SOURCE PASSAGE -
People abuse PCP in an attempt to experience euphoria and other positive effects, such as these feelings:[1]

  • Superhuman strength
  • Power
  • Sexual prowess
  • Self-confidence

The drug is known on the street as angel dust, and it’s available as a powder, tablet, liquid, and crystal.

What Are Common Signs & Symptoms of PCP Abuse?

The higher the level of use, the more intense and varied the symptoms tend to be. These are common signs and symptoms of PCP abuse:[1-3] 

  • Slurred speech
  • Loss of motor coordination
  • Raised blood pressure
  • Difficulty breathing or very shallow and abnormal respiratory patterns
  • Excessive sweating
  • Elevated heart rate
  • The feeling of numbness, particularly in the limbs
  • Seizure
  • Dissociation (feeling detached from yourself or your surroundings)
  • Hallucinations and delusions
  • Paranoia
  • Strong feelings of fear and anxiety 
  • Confusion
  • Problems with mood regulation 
  • Feeling that things are not real
  • Risk-taking, increased impulsivity, and increased sensation-seeking behaviors
  • Decline in self-care behaviors 
  • Withdrawal from social situations 
  • Aggression and hostility

What Are the Dangers of PCP?

There are many risks associated with the use of PCP. While most problems compound with longer periods of use and higher doses, risks are present even if you only take the drug once.

Here are some of the dangers associated with PCP: 

  • Short-term physical response: PCP can lead to increased heart rate and blood pressure. These conditions can increase the likelihood of a cardiovascular event. Seizures and loss of consciousness are also possible.[4] PCP overdose can occur.

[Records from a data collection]
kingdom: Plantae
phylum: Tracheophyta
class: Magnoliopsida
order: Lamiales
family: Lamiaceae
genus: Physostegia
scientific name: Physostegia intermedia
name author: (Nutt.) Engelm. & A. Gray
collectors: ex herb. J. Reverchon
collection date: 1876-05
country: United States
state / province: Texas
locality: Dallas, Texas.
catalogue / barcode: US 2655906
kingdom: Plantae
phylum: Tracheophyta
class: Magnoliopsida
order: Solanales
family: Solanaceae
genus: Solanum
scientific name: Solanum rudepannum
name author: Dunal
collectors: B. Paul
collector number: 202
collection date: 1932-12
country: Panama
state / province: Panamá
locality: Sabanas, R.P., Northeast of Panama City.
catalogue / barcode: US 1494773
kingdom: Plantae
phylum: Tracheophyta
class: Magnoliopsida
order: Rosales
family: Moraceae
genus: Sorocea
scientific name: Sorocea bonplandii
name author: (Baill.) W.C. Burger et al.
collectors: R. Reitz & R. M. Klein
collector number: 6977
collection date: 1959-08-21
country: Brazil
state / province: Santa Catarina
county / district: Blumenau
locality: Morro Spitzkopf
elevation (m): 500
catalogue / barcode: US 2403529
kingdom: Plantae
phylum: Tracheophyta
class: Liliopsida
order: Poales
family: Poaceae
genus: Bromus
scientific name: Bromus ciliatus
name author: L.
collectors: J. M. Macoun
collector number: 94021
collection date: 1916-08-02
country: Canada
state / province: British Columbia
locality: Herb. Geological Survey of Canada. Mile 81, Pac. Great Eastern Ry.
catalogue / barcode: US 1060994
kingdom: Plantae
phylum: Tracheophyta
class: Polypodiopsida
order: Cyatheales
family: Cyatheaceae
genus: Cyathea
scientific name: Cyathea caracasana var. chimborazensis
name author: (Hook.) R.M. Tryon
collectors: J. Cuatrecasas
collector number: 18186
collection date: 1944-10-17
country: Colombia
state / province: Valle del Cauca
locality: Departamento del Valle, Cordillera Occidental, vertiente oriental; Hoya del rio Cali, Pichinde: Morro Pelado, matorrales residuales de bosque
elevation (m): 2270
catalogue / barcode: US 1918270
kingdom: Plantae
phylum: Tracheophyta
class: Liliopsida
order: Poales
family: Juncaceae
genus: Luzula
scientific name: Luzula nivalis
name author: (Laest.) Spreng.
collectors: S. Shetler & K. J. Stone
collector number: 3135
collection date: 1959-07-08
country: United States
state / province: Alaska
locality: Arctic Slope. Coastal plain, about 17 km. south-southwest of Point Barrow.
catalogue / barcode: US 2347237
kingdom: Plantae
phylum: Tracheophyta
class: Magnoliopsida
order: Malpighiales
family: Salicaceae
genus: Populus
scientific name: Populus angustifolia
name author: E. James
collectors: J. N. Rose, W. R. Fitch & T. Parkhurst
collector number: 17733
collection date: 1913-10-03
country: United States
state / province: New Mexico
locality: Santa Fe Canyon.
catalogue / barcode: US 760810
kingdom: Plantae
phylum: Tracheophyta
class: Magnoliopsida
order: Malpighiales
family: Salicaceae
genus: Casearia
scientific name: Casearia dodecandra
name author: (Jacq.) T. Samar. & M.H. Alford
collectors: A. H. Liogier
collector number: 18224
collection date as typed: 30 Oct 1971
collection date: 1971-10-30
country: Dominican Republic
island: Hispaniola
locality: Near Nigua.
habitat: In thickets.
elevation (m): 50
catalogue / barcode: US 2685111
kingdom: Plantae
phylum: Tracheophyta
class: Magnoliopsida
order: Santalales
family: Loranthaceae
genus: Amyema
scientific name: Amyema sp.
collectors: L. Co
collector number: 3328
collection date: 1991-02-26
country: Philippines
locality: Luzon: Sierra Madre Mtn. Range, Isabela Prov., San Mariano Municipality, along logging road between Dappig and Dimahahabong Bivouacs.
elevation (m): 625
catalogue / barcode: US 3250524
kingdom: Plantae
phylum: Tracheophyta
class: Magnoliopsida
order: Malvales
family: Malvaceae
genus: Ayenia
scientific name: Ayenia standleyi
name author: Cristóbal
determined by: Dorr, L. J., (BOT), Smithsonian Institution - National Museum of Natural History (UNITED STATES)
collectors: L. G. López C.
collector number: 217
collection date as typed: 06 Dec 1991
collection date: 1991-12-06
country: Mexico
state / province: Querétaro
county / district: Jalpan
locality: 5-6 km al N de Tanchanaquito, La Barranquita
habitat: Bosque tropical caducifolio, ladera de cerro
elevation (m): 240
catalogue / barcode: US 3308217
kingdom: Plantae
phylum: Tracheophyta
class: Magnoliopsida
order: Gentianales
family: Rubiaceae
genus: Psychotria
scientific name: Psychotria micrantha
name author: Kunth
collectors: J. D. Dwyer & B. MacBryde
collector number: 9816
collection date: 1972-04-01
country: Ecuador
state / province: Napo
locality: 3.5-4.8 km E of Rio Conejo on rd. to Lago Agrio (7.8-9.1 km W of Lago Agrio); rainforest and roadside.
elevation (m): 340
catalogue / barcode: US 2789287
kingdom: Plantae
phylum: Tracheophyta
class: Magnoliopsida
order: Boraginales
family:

WHAT THE TASK ASKS - Can you write out the part of the PCP passage starting with "People abuse PCP" and going on through "liquid, and crystal."? You can set the data aside; it isn't needed for anything here.

RESPONSE -
People abuse PCP in an attempt to experience euphoria and other positive effects, such as these feelings:[1]

  • Superhuman strength
  • Power
  • Sexual prowess
  • Self-confidence

The drug is known on the street as angel dust, and it’s available as a powder, tablet, liquid, and crystal.